Researchers decipher the shape of the sodium/potassium ion pump

October 25, 2006 Researchers decipher the shape of the sodium/potassium ion pump

Channel surfing. Charged oxygen atoms (red) deep inside a sodium/potassium pump are part of a filter that allows only ions with the correct charge to pass from one side of the cell's membrane to the other.

Proteins studding the surface of cell membranes are vital to the cell, transmitting signals and maintaining equilibrium by moving charged molecules — ions — from one side to the other. Some of these proteins even use energy by acting as pumps, specialized channels with gates that strictly open one at a time to usher ions in and out in a tightly controlled manner.
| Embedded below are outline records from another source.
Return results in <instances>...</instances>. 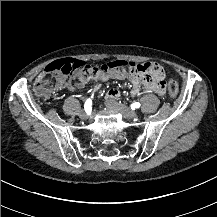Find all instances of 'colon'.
<instances>
[{
    "label": "colon",
    "instance_id": "1",
    "mask_svg": "<svg viewBox=\"0 0 217 217\" xmlns=\"http://www.w3.org/2000/svg\"><path fill=\"white\" fill-rule=\"evenodd\" d=\"M95 72L103 71H118L128 69L129 73L134 74V78L138 82L148 84H157L161 78L165 76V70L162 65L156 62H146L136 64L134 62L119 60L115 56H111L107 61L93 60L91 63L75 60L73 57L62 58L59 62H53L45 68V75L38 79L34 84V91L38 96L47 97L53 92L56 86L55 79L62 75H68L73 71H80L84 74H90L89 69ZM167 93L171 98L178 96L179 87L173 79L169 83Z\"/></svg>",
    "mask_w": 217,
    "mask_h": 217
}]
</instances>
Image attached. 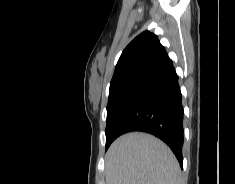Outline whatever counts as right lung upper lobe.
Wrapping results in <instances>:
<instances>
[{
    "label": "right lung upper lobe",
    "mask_w": 235,
    "mask_h": 184,
    "mask_svg": "<svg viewBox=\"0 0 235 184\" xmlns=\"http://www.w3.org/2000/svg\"><path fill=\"white\" fill-rule=\"evenodd\" d=\"M168 55L157 36L144 31L122 52L110 83V91L139 80L156 68Z\"/></svg>",
    "instance_id": "right-lung-upper-lobe-1"
}]
</instances>
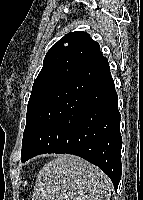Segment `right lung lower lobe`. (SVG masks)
I'll use <instances>...</instances> for the list:
<instances>
[{"label":"right lung lower lobe","instance_id":"obj_1","mask_svg":"<svg viewBox=\"0 0 143 200\" xmlns=\"http://www.w3.org/2000/svg\"><path fill=\"white\" fill-rule=\"evenodd\" d=\"M121 115L108 60L67 76L44 100L22 141L21 161L68 153L103 170L117 190L121 179Z\"/></svg>","mask_w":143,"mask_h":200}]
</instances>
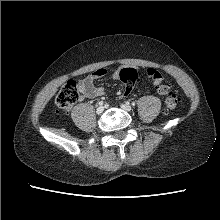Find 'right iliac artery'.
<instances>
[{
	"label": "right iliac artery",
	"instance_id": "right-iliac-artery-1",
	"mask_svg": "<svg viewBox=\"0 0 220 220\" xmlns=\"http://www.w3.org/2000/svg\"><path fill=\"white\" fill-rule=\"evenodd\" d=\"M98 104H99L100 106H102V105H103V101H99Z\"/></svg>",
	"mask_w": 220,
	"mask_h": 220
}]
</instances>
The sodium/potassium (Na/K) ion pump is one of the most prevalent: It occurs in every cell in the human body, and is a frequent target of heart-failure medications. But although researchers have a reasonable model of the protein’s outer structure, they’re still working to determine the shape of its inner channel and, therefore, still trying to understand how best to manipulate it.

Two new papers from Rockefeller University professor David Gadsby, head of the Laboratory of Cardiac and Membrane Physiology, go a long way toward describing the shape of the gated channel in the Na/K pump and providing an understanding of how this pump — and others like it — collects ions on one side and releases them on the other.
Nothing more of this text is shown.